Do you feel that the demonstrations against Netanyahu’s policies in governing Israel, especially during Covid-19, has made civil society more open to change in working for a more just and inclusive democratic society?

I think that Netanyahu’s policies are making it harder for liberal Zionists to continue to support ethnic partition. I know many Israelis who have struggled with the so-called balance between Israel’s character as a Jewish and democratic state. The further the Israeli government slides away from democracy, the harder it is to ignore that a state that claims to be democratic cannot privilege one ethnic group over another. So there is a tiny sliver of Israeli society who would be more open to working for democracy and inclusion. But many people are now supporting right wing leader Naftali Bennet, who supports annexing the West Bank, because he seems to have better policy proposals for managing COVID-19.

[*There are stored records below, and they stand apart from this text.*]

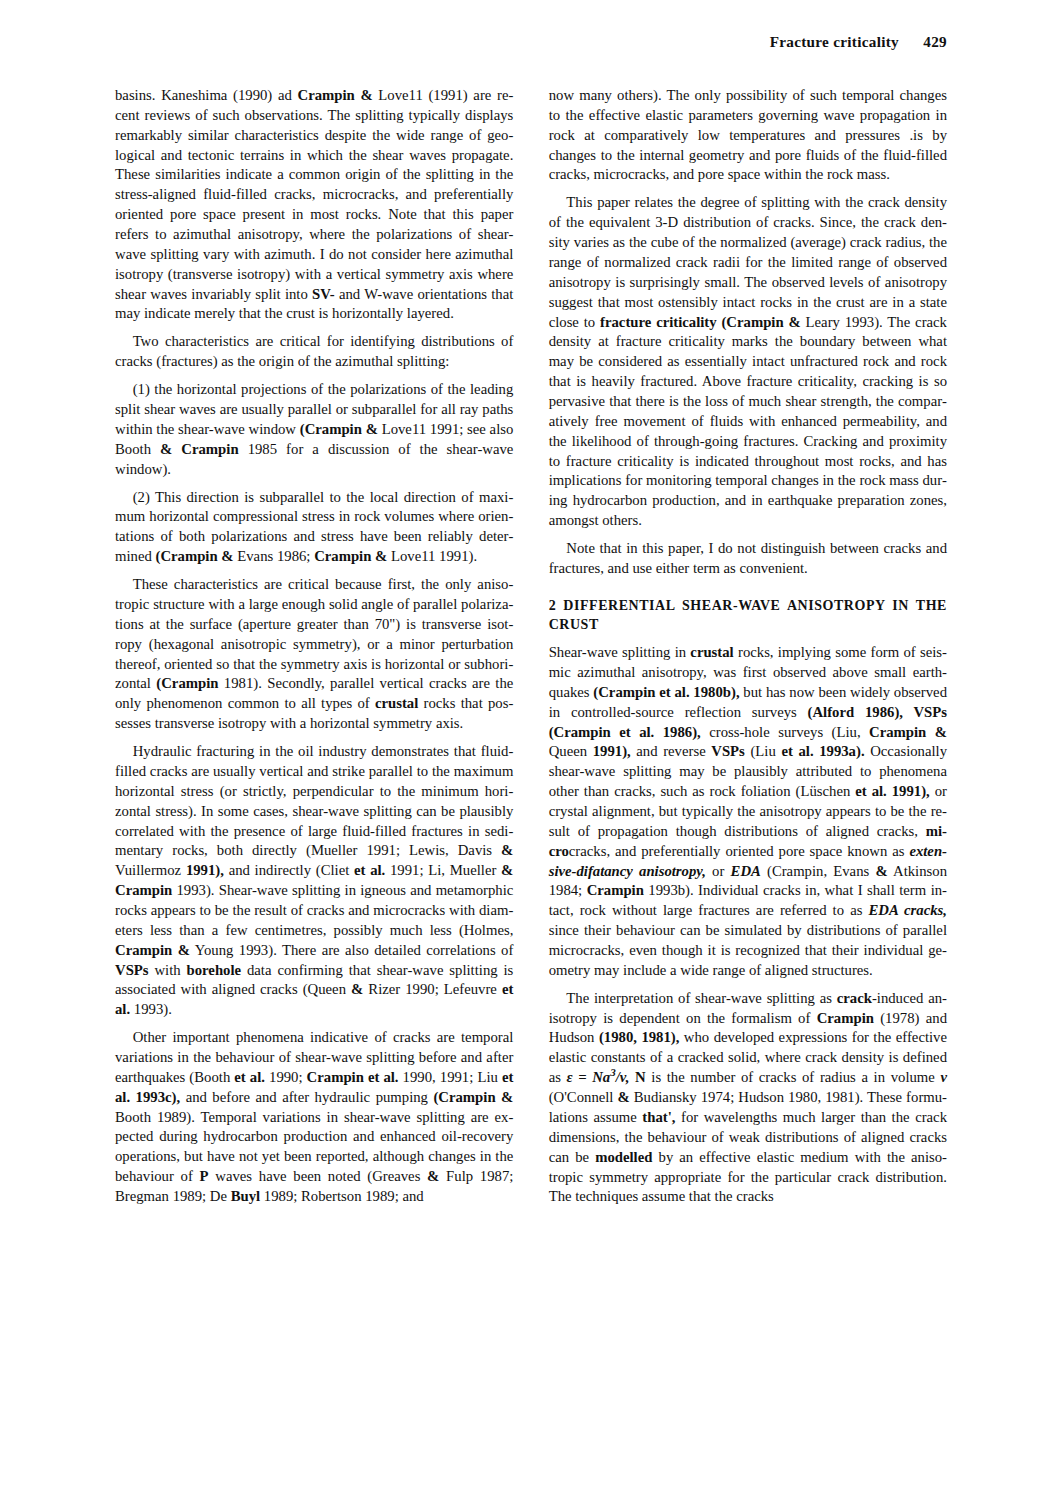Fracture criticality 429
basins. Kaneshima (1990) ad Crampin & Love11 (1991) are recent reviews of such observations. The splitting typically displays remarkably similar characteristics despite the wide range of geological and tectonic terrains in which the shear waves propagate. These similarities indicate a common origin of the splitting in the stress-aligned fluid-filled cracks, microcracks, and preferentially oriented pore space present in most rocks. Note that this paper refers to azimuthal anisotropy, where the polarizations of shear-wave splitting vary with azimuth. I do not consider here azimuthal isotropy (transverse isotropy) with a vertical symmetry axis where shear waves invariably split into SV- and W-wave orientations that may indicate merely that the crust is horizontally layered.
Two characteristics are critical for identifying distributions of cracks (fractures) as the origin of the azimuthal splitting:
(1) the horizontal projections of the polarizations of the leading split shear waves are usually parallel or subparallel for all ray paths within the shear-wave window (Crampin & Love11 1991; see also Booth & Crampin 1985 for a discussion of the shear-wave window).
(2) This direction is subparallel to the local direction of maximum horizontal compressional stress in rock volumes where orientations of both polarizations and stress have been reliably determined (Crampin & Evans 1986; Crampin & Love11 1991).
These characteristics are critical because first, the only anisotropic structure with a large enough solid angle of parallel polarizations at the surface (aperture greater than 70") is transverse isotropy (hexagonal anisotropic symmetry), or a minor perturbation thereof, oriented so that the symmetry axis is horizontal or subhorizontal (Crampin 1981). Secondly, parallel vertical cracks are the only phenomenon common to all types of crustal rocks that possesses transverse isotropy with a horizontal symmetry axis.
Hydraulic fracturing in the oil industry demonstrates that fluid-filled cracks are usually vertical and strike parallel to the maximum horizontal stress (or strictly, perpendicular to the minimum horizontal stress). In some cases, shear-wave splitting can be plausibly correlated with the presence of large fluid-filled fractures in sedimentary rocks, both directly (Mueller 1991; Lewis, Davis & Vuillermoz 1991), and indirectly (Cliet et al. 1991; Li, Mueller & Crampin 1993). Shear-wave splitting in igneous and metamorphic rocks appears to be the result of cracks and microcracks with diameters less than a few centimetres, possibly much less (Holmes, Crampin & Young 1993). There are also detailed correlations of VSPs with borehole data confirming that shear-wave splitting is associated with aligned cracks (Queen & Rizer 1990; Lefeuvre et al. 1993).
Other important phenomena indicative of cracks are temporal variations in the behaviour of shear-wave splitting before and after earthquakes (Booth et al. 1990; Crampin et al. 1990, 1991; Liu et al. 1993c), and before and after hydraulic pumping (Crampin & Booth 1989). Temporal variations in shear-wave splitting are expected during hydrocarbon production and enhanced oil-recovery operations, but have not yet been reported, although changes in the behaviour of P waves have been noted (Greaves & Fulp 1987; Bregman 1989; De Buyl 1989; Robertson 1989; and
now many others). The only possibility of such temporal changes to the effective elastic parameters governing wave propagation in rock at comparatively low temperatures and pressures .is by changes to the internal geometry and pore fluids of the fluid-filled cracks, microcracks, and pore space within the rock mass.
This paper relates the degree of splitting with the crack density of the equivalent 3-D distribution of cracks. Since, the crack density varies as the cube of the normalized (average) crack radius, the range of normalized crack radii for the limited range of observed anisotropy is surprisingly small. The observed levels of anisotropy suggest that most ostensibly intact rocks in the crust are in a state close to fracture criticality (Crampin & Leary 1993). The crack density at fracture criticality marks the boundary between what may be considered as essentially intact unfractured rock and rock that is heavily fractured. Above fracture criticality, cracking is so pervasive that there is the loss of much shear strength, the comparatively free movement of fluids with enhanced permeability, and the likelihood of through-going fractures. Cracking and proximity to fracture criticality is indicated throughout most rocks, and has implications for monitoring temporal changes in the rock mass during hydrocarbon production, and in earthquake preparation zones, amongst others.
Note that in this paper, I do not distinguish between cracks and fractures, and use either term as convenient.
2 DIFFERENTIAL SHEAR-WAVE ANISOTROPY IN THE CRUST
Shear-wave splitting in crustal rocks, implying some form of seismic azimuthal anisotropy, was first observed above small earthquakes (Crampin et al. 1980b), but has now been widely observed in controlled-source reflection surveys (Alford 1986), VSPs (Crampin et al. 1986), cross-hole surveys (Liu, Crampin & Queen 1991), and reverse VSPs (Liu et al. 1993a). Occasionally shear-wave splitting may be plausibly attributed to phenomena other than cracks, such as rock foliation (Lüschen et al. 1991), or crystal alignment, but typically the anisotropy appears to be the result of propagation though distributions of aligned cracks, microcracks, and preferentially oriented pore space known as extensive-difatancy anisotropy, or EDA (Crampin, Evans & Atkinson 1984; Crampin 1993b). Individual cracks in, what I shall term intact, rock without large fractures are referred to as EDA cracks, since their behaviour can be simulated by distributions of parallel microcracks, even though it is recognized that their individual geometry may include a wide range of aligned structures.
The interpretation of shear-wave splitting as crack-induced anisotropy is dependent on the formalism of Crampin (1978) and Hudson (1980, 1981), who developed expressions for the effective elastic constants of a cracked solid, where crack density is defined as ε = Na3/v, N is the number of cracks of radius a in volume v (O'Connell & Budiansky 1974; Hudson 1980, 1981). These formulations assume that', for wavelengths much larger than the crack dimensions, the behaviour of weak distributions of aligned cracks can be modelled by an effective elastic medium with the anisotropic symmetry appropriate for the particular crack distribution. The techniques assume that the cracks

As there still is a long way to go with Israeli society, what strategies are you working on as you progress the work of the ODSC?

I think we are struggling with organization – how to mobilize people, how to communicate and coordinate – especially with pandemic-related restrictions on meeting in person. We would like to transform the campaign into a movement, but we need to build more capacity.

What is the final message that you would like to leave with those who campaign for a just and sustainable solution for those who live in historic Palestine?

This is a marathon, not a sprint. If we are smart, we will create our objectives and strategies based on where we are now, even if it’s not as far along as we would like to be. We need to be patient but also doggedly tenacious.


Sari Bashi’s book, ‘Maqlouba’, is a love story about the occupation. It will be published in Hebrew by an Israeli publishing house called Asia in 2021. Hopefully, it will then be translated into English.